Objectives: This study was designed to identify, by echocardiography, morphometric abnormalities of the left ventricular outflow tract in children with fixed subaortic stenosis and to determine whether these abnormalities precede the development of subaortic obstruction.
Background: Fixed subaortic stenosis typically develops and progresses after the 1st year of life and is therefore often regarded as an acquired lesion. Although it has been speculated that there may be an underlying anatomic substrate, there are no data to support this hypothesis.

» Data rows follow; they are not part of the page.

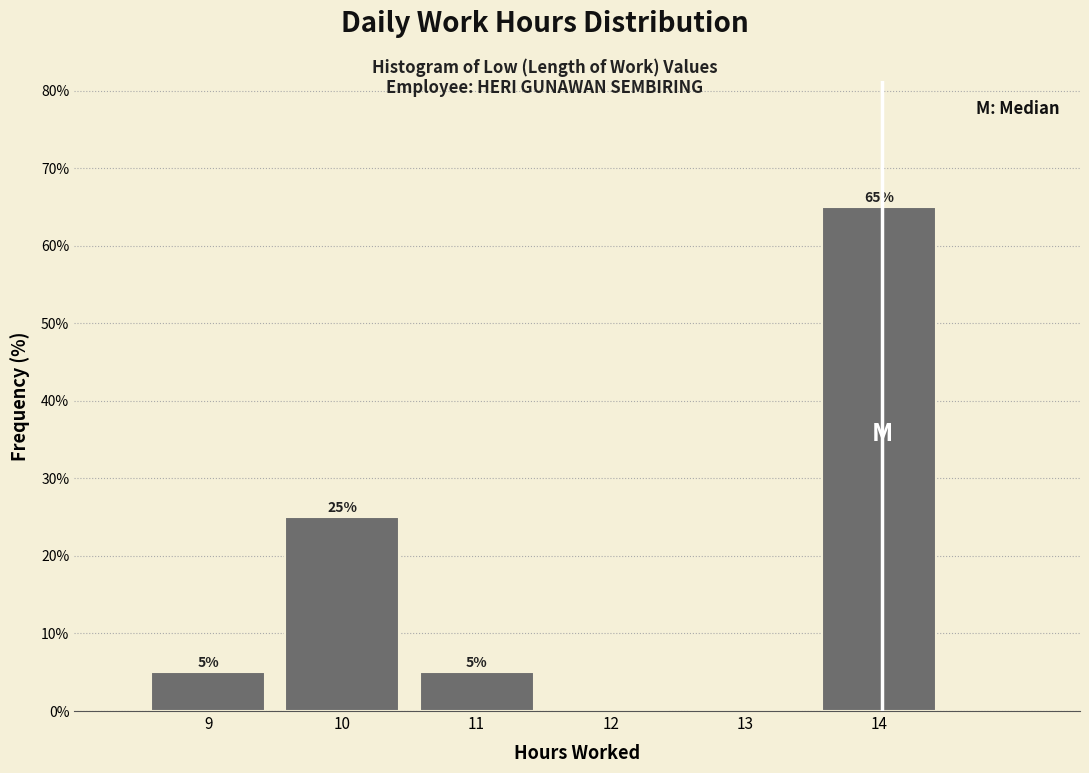

Which range on the x-axis has the tallest bar?

13.5 to 14.5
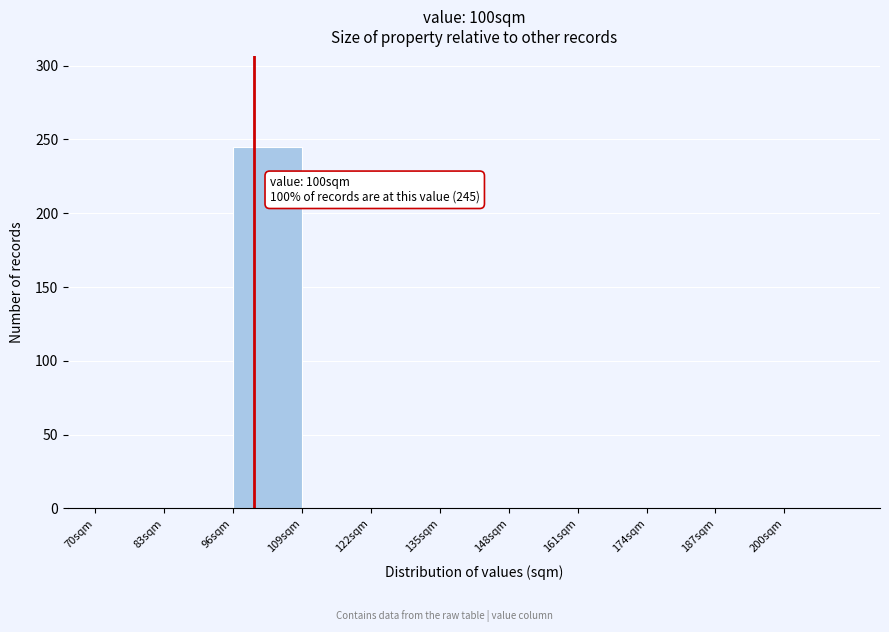

Which range on the x-axis has the tallest bar?

96 to 109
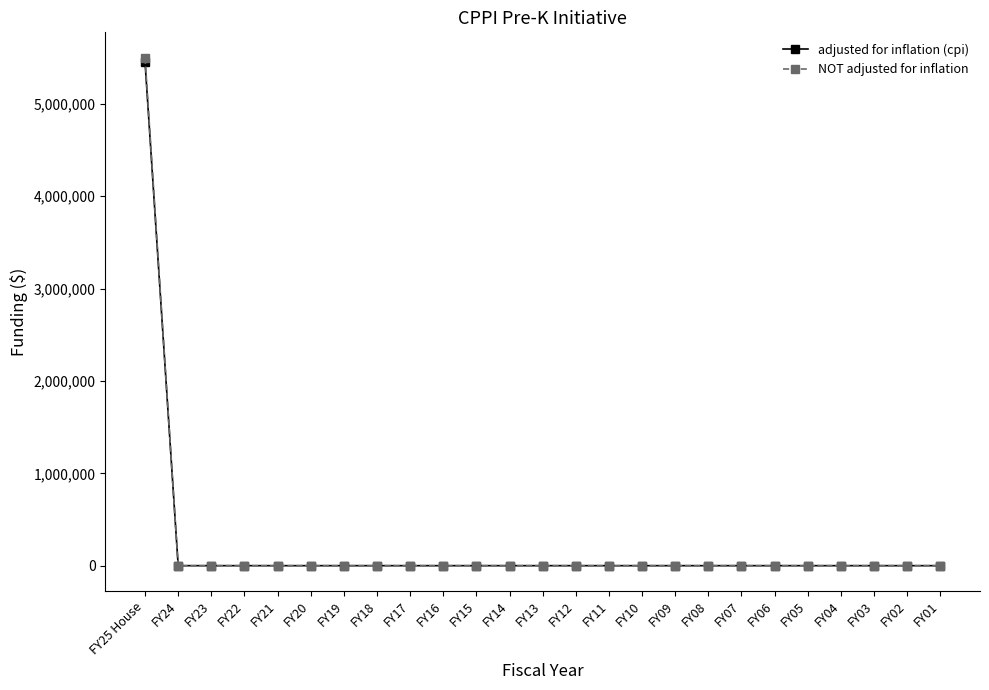

Which series has the widest spread of values?

NOT adjusted for inflation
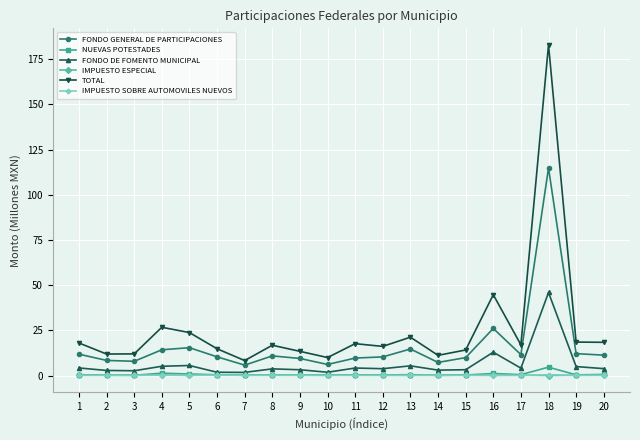

What is the lowest value of the TOTAL series?

8.3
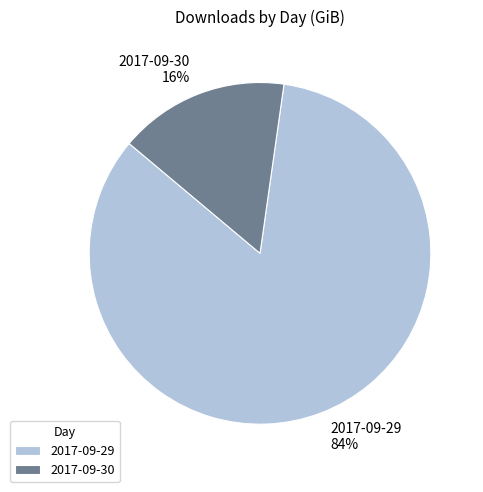

To the nearest percent, what is the combined percentage of 2017-09-30 and 2017-09-29?

100%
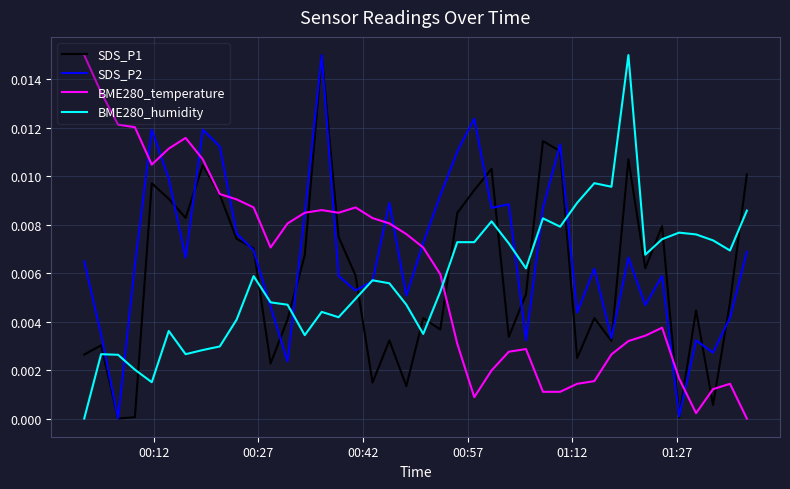

In SDS_P1, how many points are lower than both neighbors (excluding endpoints)?

12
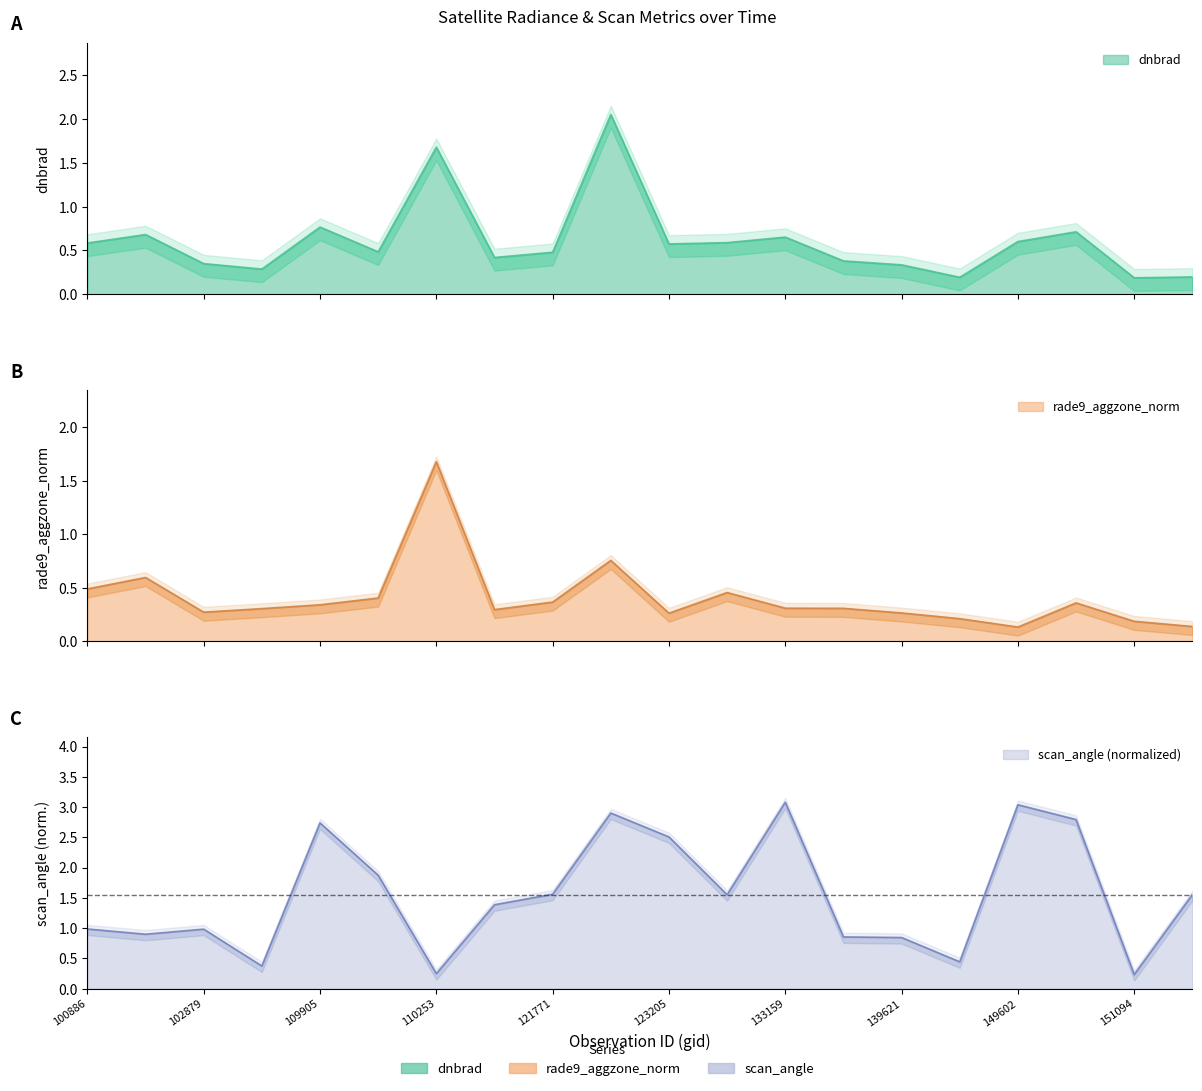

List the series in order of their peak value, highest first.

scan_angle, dnbrad, rade9_aggzone_norm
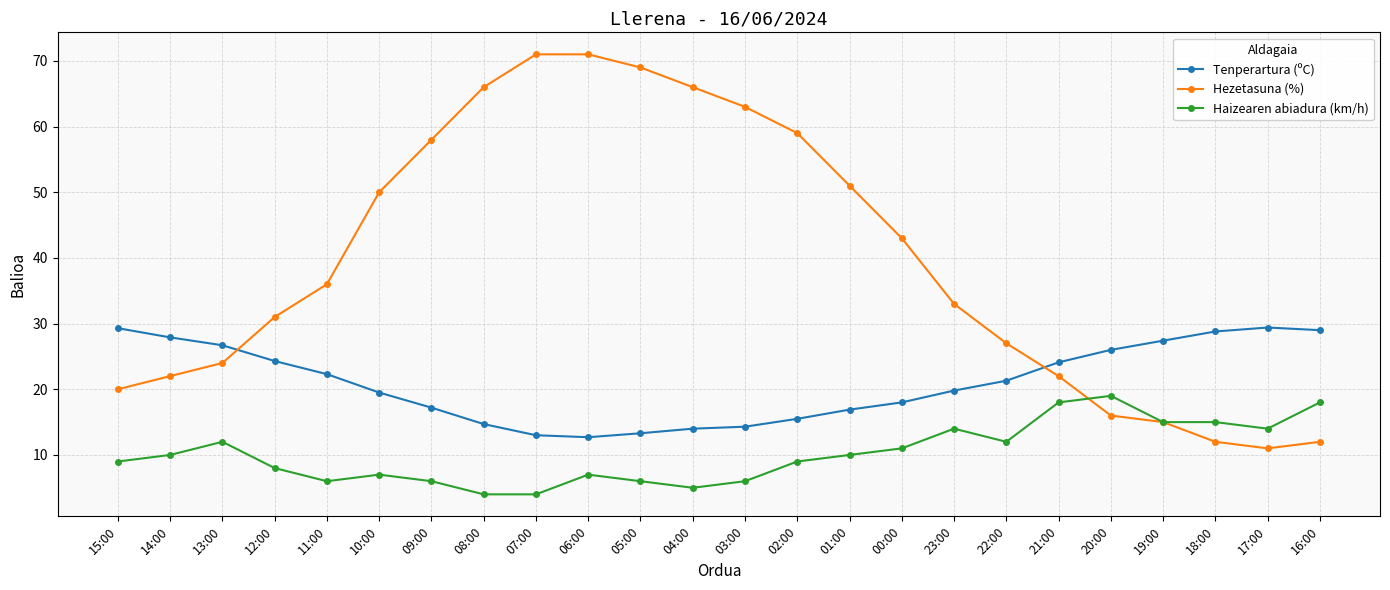

At which category is the sum across all series the highest?

06:00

Methods: The size of the aortic annulus, mitral-aortic valve separation, aorto-left ventricular septal angle and degree of aortic override were determined in two groups of children. Group 1 comprised 35 patients with isolated subaortic stenosis noted on initial echocardiogram who were compared with an age- and weight-matched normal control group (Group 1A). Group 2 comprised 23 patients with ventricular septal defect or coarctation of the aorta, or both, who had no subaortic stenosis on initial echocardiogram but who developed it subsequently. This group was compared with an age-, weight- and lesion-matched control group (Group 2A).
Results: Compared with control subjects, patients with isolated subaortic stenosis had a significantly wider mitral-aortic separation ([mean +/- SD] 5.1 +/- 1.3 vs. 3.4 +/- 0.9 mm, p < 0.001), a steeper aortoseptal angle (131 +/- 6 degrees vs. 144 +/- 5 degrees, p < 0.001) and an exaggerated aortic override (p < 0.05). Similar differences were found on initial echocardiogram in Group 2 patients before development of subaortic stenosis: wider mitral-aortic separation (4.2 +/- 1.2 vs. 2.5 +/- 0.7 mm, p < 0.001), a steeper aortoseptal angle (132 +/- 7 degrees vs. 145 +/- 7 degrees, p < 0.001) and an exaggerated aortic override (p < 0.05).
Conclusions: A left ventricular outflow tract malformation characterized by a wider mitral-aortic separation, an exaggerated aortic override and a steeper aortoseptal angle are present in children with ventricular septal defect or coarctation of the aorta, or both, who subsequently develop subaortic stenosis. These morphometric features can be used to identify by echocardiography patients who are at risk for developing fixed subaortic stenosis.